I'm having the same Issue, Same mouse, I endup swapping back to my old Lenovo Wired Mouse.

It's not a bad install of Windows, because I only had the problem when the receiver was at the back of the Computer, the Front USB Ports worked it fine without lag. This could be either because They're Powered USB ports, or because they dont have anything to interfere with.

Just my opinion but try moving the Receiver to front USB ports if you have any...


----------



## pcgolfing

Quote:


> Originally Posted by *dnkbro;7872937*
> Hey guys, I recently built a new computer and installed Windows 7 my really old usb wireless mouse for some reason. Can anyone help me out?
> 
> Thanks in advance.


This is a little known but very simple solution that I figured out two years ago. My mouse would lag and stall after overclocking my second build. The solution has worked for me and several of my clients (I am a freelance remote support computer tutor/troubleshooter from my home: world-wide residential Windows Computers).

Whether ATI or nVidia choose to apply your *Desktop Size* to the *Display* and not the GPU. I am currently using the GeForce GTX 460 1 GB and my Phenom 980 (3700Mhz boxed) OC at 4000Mhz. (see attached image) are maxed out and my mouse is as smooth as silk. Hope it works for anyone who read this because I never found the answer until I did the old "trial by error" method.


----------



## torphe

Very Thanks PCGolfing,

I was with this problem with my Microsoft Wireless Mouse 5000.

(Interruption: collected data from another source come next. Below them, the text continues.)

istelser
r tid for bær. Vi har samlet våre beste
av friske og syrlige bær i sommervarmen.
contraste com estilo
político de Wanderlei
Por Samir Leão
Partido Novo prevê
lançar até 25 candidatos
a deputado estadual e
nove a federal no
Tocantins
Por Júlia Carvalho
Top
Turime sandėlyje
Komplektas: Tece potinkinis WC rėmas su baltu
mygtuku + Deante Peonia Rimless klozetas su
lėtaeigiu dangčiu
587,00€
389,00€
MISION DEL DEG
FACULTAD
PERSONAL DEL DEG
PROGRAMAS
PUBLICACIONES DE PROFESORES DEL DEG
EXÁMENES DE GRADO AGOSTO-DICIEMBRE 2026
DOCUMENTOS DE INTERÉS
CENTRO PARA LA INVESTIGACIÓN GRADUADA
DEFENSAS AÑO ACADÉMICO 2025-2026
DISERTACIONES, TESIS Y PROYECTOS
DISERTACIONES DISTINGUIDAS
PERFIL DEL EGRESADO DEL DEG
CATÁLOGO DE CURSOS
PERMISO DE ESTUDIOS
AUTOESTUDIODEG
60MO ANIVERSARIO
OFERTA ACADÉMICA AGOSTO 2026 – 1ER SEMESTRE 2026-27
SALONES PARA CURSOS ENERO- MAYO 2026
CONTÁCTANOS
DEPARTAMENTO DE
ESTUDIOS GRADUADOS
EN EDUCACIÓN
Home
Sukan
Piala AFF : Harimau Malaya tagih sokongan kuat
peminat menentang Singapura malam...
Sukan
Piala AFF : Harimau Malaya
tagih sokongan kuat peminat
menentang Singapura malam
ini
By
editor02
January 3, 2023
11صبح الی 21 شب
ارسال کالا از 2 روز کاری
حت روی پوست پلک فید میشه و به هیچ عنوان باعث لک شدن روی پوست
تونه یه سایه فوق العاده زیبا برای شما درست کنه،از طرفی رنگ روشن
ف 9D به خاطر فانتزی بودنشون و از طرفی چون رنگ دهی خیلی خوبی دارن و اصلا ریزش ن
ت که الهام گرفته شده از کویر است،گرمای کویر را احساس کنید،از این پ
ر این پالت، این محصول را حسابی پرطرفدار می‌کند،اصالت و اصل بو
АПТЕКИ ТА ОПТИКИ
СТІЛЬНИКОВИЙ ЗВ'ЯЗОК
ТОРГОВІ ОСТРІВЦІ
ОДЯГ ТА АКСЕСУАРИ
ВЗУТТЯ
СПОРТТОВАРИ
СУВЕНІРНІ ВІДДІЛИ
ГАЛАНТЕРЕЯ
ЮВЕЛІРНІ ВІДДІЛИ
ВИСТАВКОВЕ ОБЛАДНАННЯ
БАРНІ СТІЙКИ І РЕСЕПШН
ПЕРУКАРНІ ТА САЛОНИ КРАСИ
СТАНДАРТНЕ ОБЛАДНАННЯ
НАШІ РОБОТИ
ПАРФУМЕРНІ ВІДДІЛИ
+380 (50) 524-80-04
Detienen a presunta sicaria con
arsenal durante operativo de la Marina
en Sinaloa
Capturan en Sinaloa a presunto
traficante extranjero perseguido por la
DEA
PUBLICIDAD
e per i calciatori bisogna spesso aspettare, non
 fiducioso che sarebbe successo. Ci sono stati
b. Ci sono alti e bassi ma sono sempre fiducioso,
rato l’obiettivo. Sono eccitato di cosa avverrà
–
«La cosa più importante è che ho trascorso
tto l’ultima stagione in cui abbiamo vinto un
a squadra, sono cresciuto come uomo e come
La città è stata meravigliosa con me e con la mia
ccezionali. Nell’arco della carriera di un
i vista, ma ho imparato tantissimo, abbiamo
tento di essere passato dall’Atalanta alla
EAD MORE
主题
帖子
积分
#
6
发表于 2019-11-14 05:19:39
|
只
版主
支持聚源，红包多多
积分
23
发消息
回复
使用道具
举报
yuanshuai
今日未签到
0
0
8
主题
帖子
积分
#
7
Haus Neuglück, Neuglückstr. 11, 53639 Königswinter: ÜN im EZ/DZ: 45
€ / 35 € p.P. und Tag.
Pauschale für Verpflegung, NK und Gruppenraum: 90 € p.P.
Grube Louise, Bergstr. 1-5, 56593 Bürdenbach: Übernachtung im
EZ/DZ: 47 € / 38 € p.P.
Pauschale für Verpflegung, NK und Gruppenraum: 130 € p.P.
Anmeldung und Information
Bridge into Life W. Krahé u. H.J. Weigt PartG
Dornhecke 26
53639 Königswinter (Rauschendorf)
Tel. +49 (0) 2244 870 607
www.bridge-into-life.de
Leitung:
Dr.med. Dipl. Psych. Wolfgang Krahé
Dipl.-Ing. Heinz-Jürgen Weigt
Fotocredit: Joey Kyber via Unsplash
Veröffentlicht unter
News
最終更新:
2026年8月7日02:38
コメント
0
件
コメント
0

So I changed to "Full-screen", "Display" and checked "Override the scaling...", additionally I change the USB receiver from the back of my computer to USB front port.

Thanks for your helping.
Tiago


----------



## keos

Thanks PCGolfing,

I have an MS Mouse 3500 and the same problem.
I have an GeForce 8600 GT, after changing on "Set PhysX Configuration" from AUTO to CPU, it works perfectly.

Goodbye,
Keos


----------



## easybuckaroo

I have found the fix to be setting SetPoint.exe process to high priority.
1) Start Task Manager
2) Processes tab
3) Right click SetPoint.exe
4) Set Priority -> high


----------



## spoonman007

Hello all. I thought I should reply with my mouse issue and so far the cure. I will start off by saying that Logitech software may not be the best but it is better than what it once was (Logitech Gaming Software 8.58). I have an older G510 and I am running Afterburner at all times to populate the OSD on the keyboard - GPU Temps / Usage, CPU-1-3-5-7 Temps / Usage, and RAM Usage also FPS when gaming - . I also have a new Proteus Core G502 Laser Mouse and its way better than my previous G500 Laser Mouse (Proteus fits my hand perfectly) and they both had the same issue with lag / starting and stopping. The problem was with bandwidth / data on the USB 2.0 slots I had populated on my ASUS V-Gene Z77 with nothing else in ANY USB slots. Bandwidth was what I would assume to be fine at 3% for the keyboard and 2% for the mouse and was acceptable to me, the data flying out to the OSD on the other hand I believe was the problem conflicting with the mouse - Z77 board was sending info into my keyboard and at the same time my mouse was sending info into my Z77 board. I know this is a long post but I found that splitting up the mouse and keyboard on ENTIRELY DIFFERENT USB 2.0 (mouse) AND USB 3.0 (keyboard) HEADERS on the Z77 board has cured my data / bandwidth conflict. Thank you for all the posts I tried all of them but found I had the best solution for my individual problem. I hope this post adds some insight to anyone with the same issues that I had. Keep up with the good work and ideas.


----------